On-line PIPS is also in the category of “learning” control. Essentially, $V^{*}_{0}$ can be thought as an initial knowledge of control to the system, e.g., as in the value function of a self-learned Go-playing policy of AlphaZero from a neural-network based learning-system. The monotonically improving value-function sequence generated by PIPS can be interpreted as learning or obtaining a better knowledge about controlling the system,

There exist an algorithm, “adaptive multi-stage sampling,” (AMS) [4] for $M_{H}$ whose random estimate converges to $V^{*}_{H}(x)$ for a given $x$ as the number of samplings approach infinity in the expected sense. AMS employed within the rolling-horizon control is closer to its original spirit, compared with on-line PIPS, because the value of $V^{*}_{H}(x_{k})$ is approximated at each visited $x_{k}$ like solving $M_{H}$ in advance. In contrast with the PI-based approach here, the idea of AMS is to replace the inside of the maximization over the admissible action set in the $T$ -operator of VI such that the maximum selection is done with a different utility for each action or the “necessity” measure of sampling, which is estimated over a set of currently sampled next states with a support from a certain upper-confidence-bound that controls a degree of search by the action. Because the replacement is applied at each level while emulating the process of backward induction, AMS requires a recursive process in a depth-first-search manner that effectively builds a sampled tree whose size is exponential in $H$ . It is therefore not surprising that similar to the complexity of backward induction, AMS also has the (sample) complexity that exponentially depends on $H$ . On the other hand, in general estimating the value of a policy, not the optimal value, is a much easier task by simulation. Generating random sample-paths of a policy has a polynomial dependence on $H$ . More importantly, it seems difficult to discuss the convergence behaviour of the rolling horizon AMS-control because some characterization of a stochastic policy, due to random estimates of $V^{*}_{H}(x_{k})$ at each $k$ , needs to be made with a finite sampling-complexity. Arguably, this would be true for any algorithm that produces a random estimate of the optimal value, e.g., Monte-Carlo Tree Search (MCTS) used in AlphaGo or AlphaZero [1]. However, it is worthwhile to note that these algorithms’ output can act as a feedback from a supervisor in the framework of on-line PIPS.

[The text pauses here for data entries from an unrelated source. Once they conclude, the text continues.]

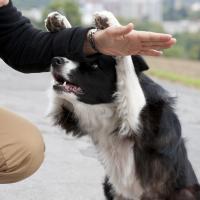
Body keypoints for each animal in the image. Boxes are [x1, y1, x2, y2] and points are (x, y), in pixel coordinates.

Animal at [45, 11, 200, 199]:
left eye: (95, 65)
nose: (55, 60)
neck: (109, 105)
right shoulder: (68, 113)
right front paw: (58, 22)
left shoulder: (138, 119)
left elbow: (126, 67)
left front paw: (112, 24)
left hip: (184, 192)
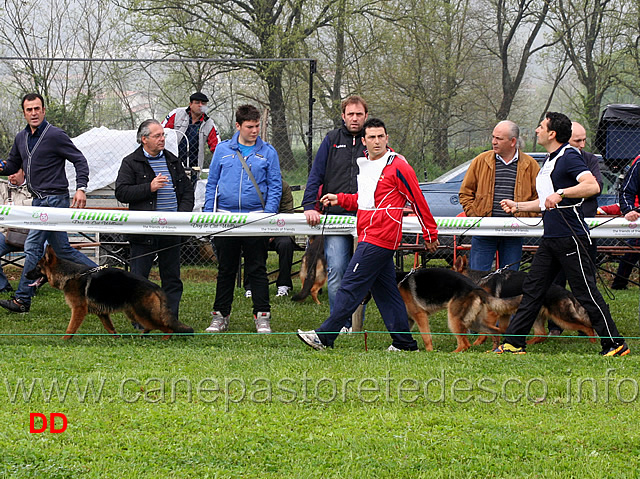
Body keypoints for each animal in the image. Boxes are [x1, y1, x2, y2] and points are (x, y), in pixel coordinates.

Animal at [28, 246, 192, 340]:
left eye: (37, 268)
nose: (26, 274)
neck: (70, 275)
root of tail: (154, 286)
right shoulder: (102, 313)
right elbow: (110, 327)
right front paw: (116, 338)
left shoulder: (78, 309)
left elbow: (71, 327)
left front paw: (63, 340)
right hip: (133, 313)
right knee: (153, 326)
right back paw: (142, 336)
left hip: (142, 314)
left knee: (167, 327)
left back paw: (164, 339)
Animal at [450, 256, 596, 344]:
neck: (477, 281)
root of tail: (566, 291)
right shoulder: (504, 314)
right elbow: (502, 328)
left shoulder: (492, 313)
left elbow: (484, 331)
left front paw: (478, 343)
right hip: (535, 314)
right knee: (541, 334)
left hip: (562, 318)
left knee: (588, 326)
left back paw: (593, 343)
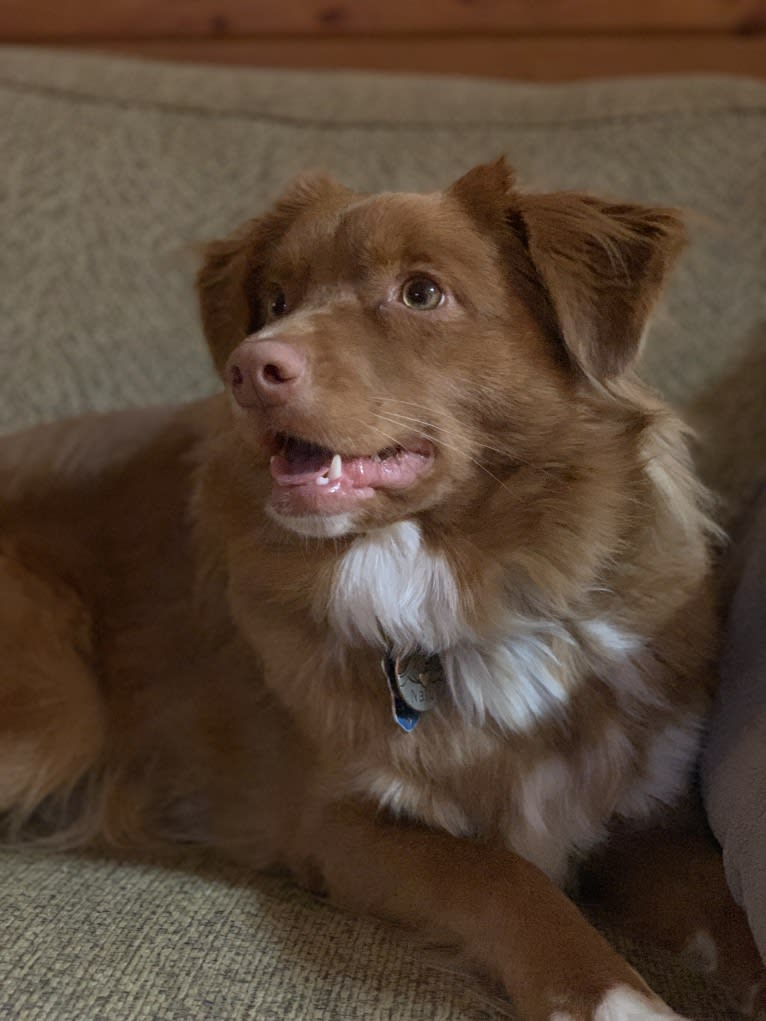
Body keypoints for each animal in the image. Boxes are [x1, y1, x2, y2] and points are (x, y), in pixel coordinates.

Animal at [0, 161, 763, 1021]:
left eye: (421, 292)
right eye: (275, 300)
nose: (248, 371)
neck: (478, 581)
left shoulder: (642, 821)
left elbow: (728, 900)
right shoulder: (344, 823)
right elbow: (503, 875)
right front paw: (623, 1001)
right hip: (57, 712)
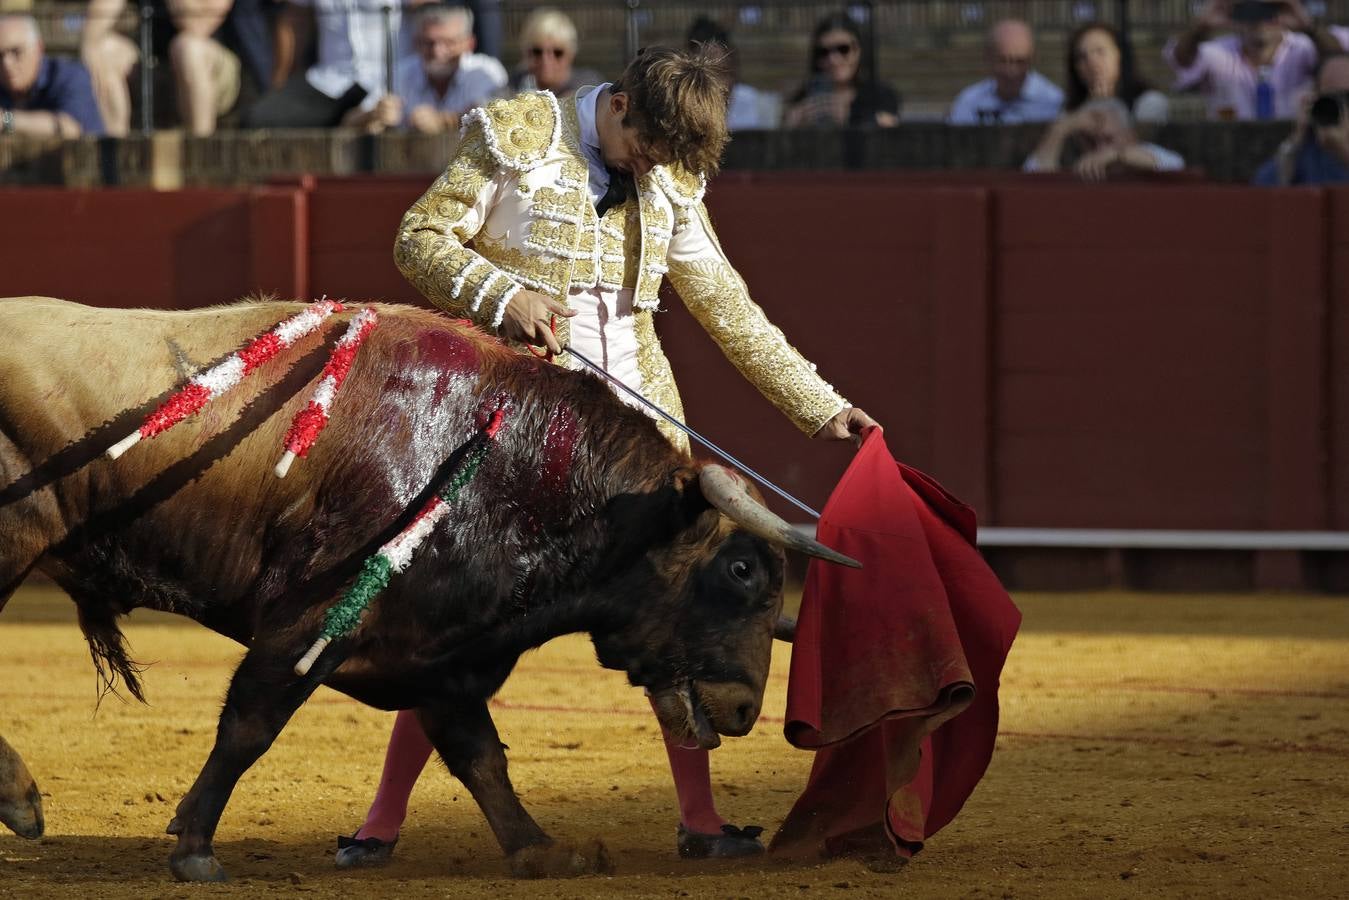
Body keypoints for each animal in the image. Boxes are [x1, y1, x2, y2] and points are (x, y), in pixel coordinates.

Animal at [0, 299, 857, 885]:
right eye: (740, 570)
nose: (746, 709)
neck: (512, 467)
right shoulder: (310, 621)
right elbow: (249, 726)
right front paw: (194, 849)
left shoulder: (441, 657)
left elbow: (479, 756)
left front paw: (541, 849)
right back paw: (22, 800)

It can be checked that another multi-policy improvement method of parallel rollout [3] does not work for preserving the monotonicity property with asynchronous update when the set of more than one policies is applied to the method for the improvement. Even with synchronous update, the parallel-rollout approach requires estimating a double expectation for each action, one for the next-state distribution and another one in the value function (to be evaluated at the next state). In contrast, in policy switching a single expectation for each policy needs to be estimated leading to a lower simulation-complexity.

References

[1] Bertsekas, D. P. (2022). Lessons from AlphaZero for Optimal, Model Predictive, and Adaptive Control. Athena Scientific.
[2] Bertsekas, D. P. (2021). On-Line policy iteration for infinite horizon dynamic programming. arXiv:2106.00746.
[3] Chang, H. S., Givan, R. L., & Chong, E. K. P. (2004). Parallel rollout for online solution of partially observable Markov decision processes. Discrete Event Dynamic Systems, 14, 309–341.
[4] Chang, H. S., Fu, M., Hu, J., & Marcus S. I. (2005). An adaptive sampling algorithm for solving Markov decision processes. Operations Research, 53, 126–139.
[5] Hernandez-Lerma, O. (1989). Adaptive Markov Control Processes. Springer-Verlag.
[6] Kallenberg, L.C.M. (2002). Classification Problems in MDPs. Markov Processes and Controlled Markov Chains, Hou Z., Filar J.A., Chen A. (eds), Springer, Boston, MA.
[7] Puterman, M. L. (1994). Markov Decision Processes: Discrete Stochastic Dynamic Programming. Wiley, New York.
[8] Tsitsiklis, J. N. (2007). NP-Hardness of checking the unichain condition in average cost MDPs. Operations Research Letters, 35, 319–323.